A Liberal Artist Wanders Into The Realm Of Science, With Vexing Results
I took a class on systems theory in college that concentrated on the dynamic, unpredictable, chaotic aspects of systems. The worldviews of the philosophers and novelists whose work we read were endlessly exhilarating, if somewhat terrifying.
Articles I read in grad school last year (by David Cohen and by Stigler and Hiebert) present a very different theory of systems: Far from providing butterflies on power trips with quick and easy ways of causing natural disasters across the globe, huge sprawling systems (ecosystems, languages, education, bureaucracies) exert all their massive might to crush any potential disturbance almost before it appears. Systems are conservative to the extreme. This perspective, too, I find terrifying.
If systems overreact to and amplify change, caution is in order when attempting any kind of reform. Of course that does not seem to be the case, at least in the area I am thinking of, which is school reform. On the contrary, no reform seems big enough, no revolution absolute enough, in the world of progressive education. The education system, at least, appears to be conservative.

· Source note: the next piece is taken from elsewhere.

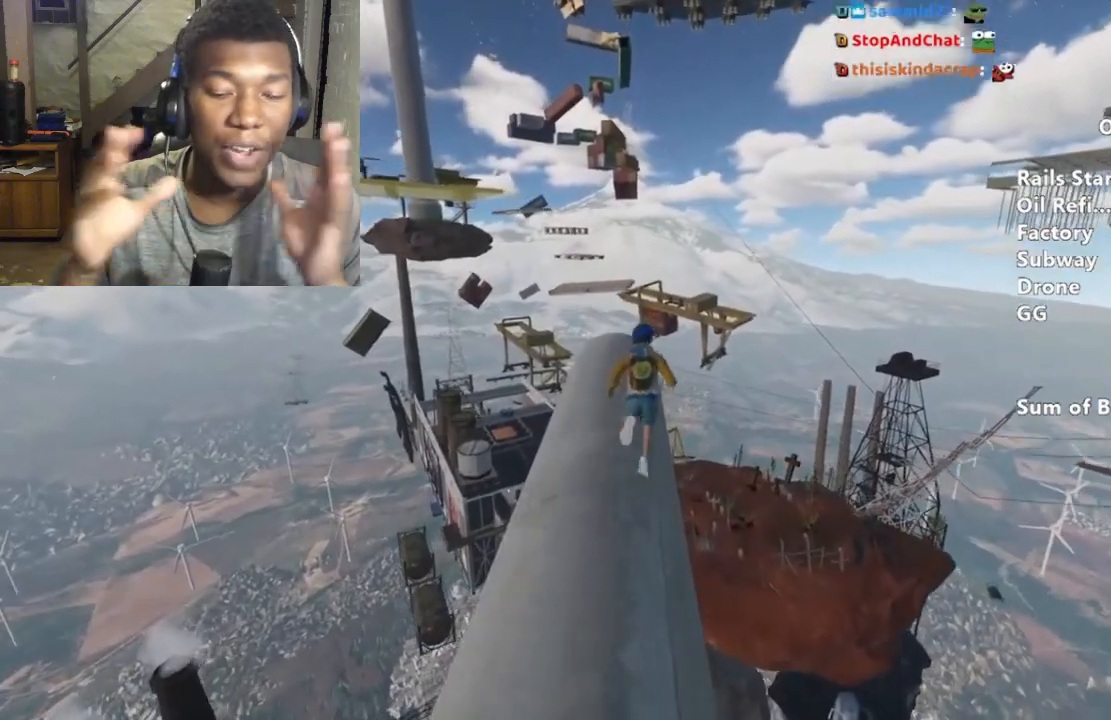
{"keys": ["shift", "w"], "mouse": [], "events": []}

But does that assumption argue for more revolutionary reforms or more cautious ones? On one hand, it is going to take a lot to change a system so resistant to change, and we’d might as well start changing as much as we can as quickly as we can. On the other hand, because, as a professor once told me, progressive education is like a pork chop—better nonexistent than half-cooked—even the smallest changes could be very damaging in that they will clash with everything around them and possibly negate or at least fail to help other efforts, progressive or not, at good teaching and administration. By this logic, extreme caution would have to be prescribed.

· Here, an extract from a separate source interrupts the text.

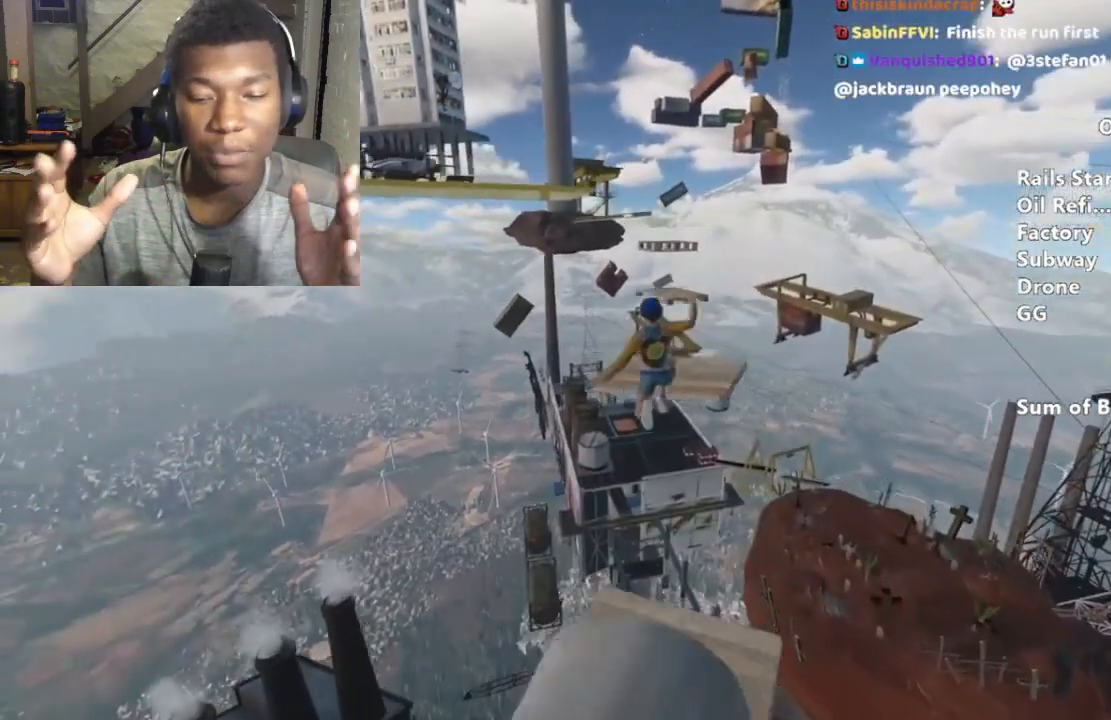
{"keys": ["space"], "mouse": [], "events": [[133, "d", "up"], [133, "s", "up"], [333, "w", "down"], [467, "space", "down"], [500, "w", "up"]]}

So I feel paralyzed. We mustn’t be overzealous for fear of being counterproductive, but we must be overzealous if anything at all is to be accomplished. I suppose ideally we would all sit and think for a very long time until we had considered all possible contingencies and felt confident that our proposed reforms would have a radical but not negative effect—and then implement them. But history and society (not to mention human lifespans) do not allow for that. What options are left? Must we either reform the entire system at once or leave it be? Trial and error seems so unacceptable in a system in which (again, as a professor once said) each child is in fourth grade but once.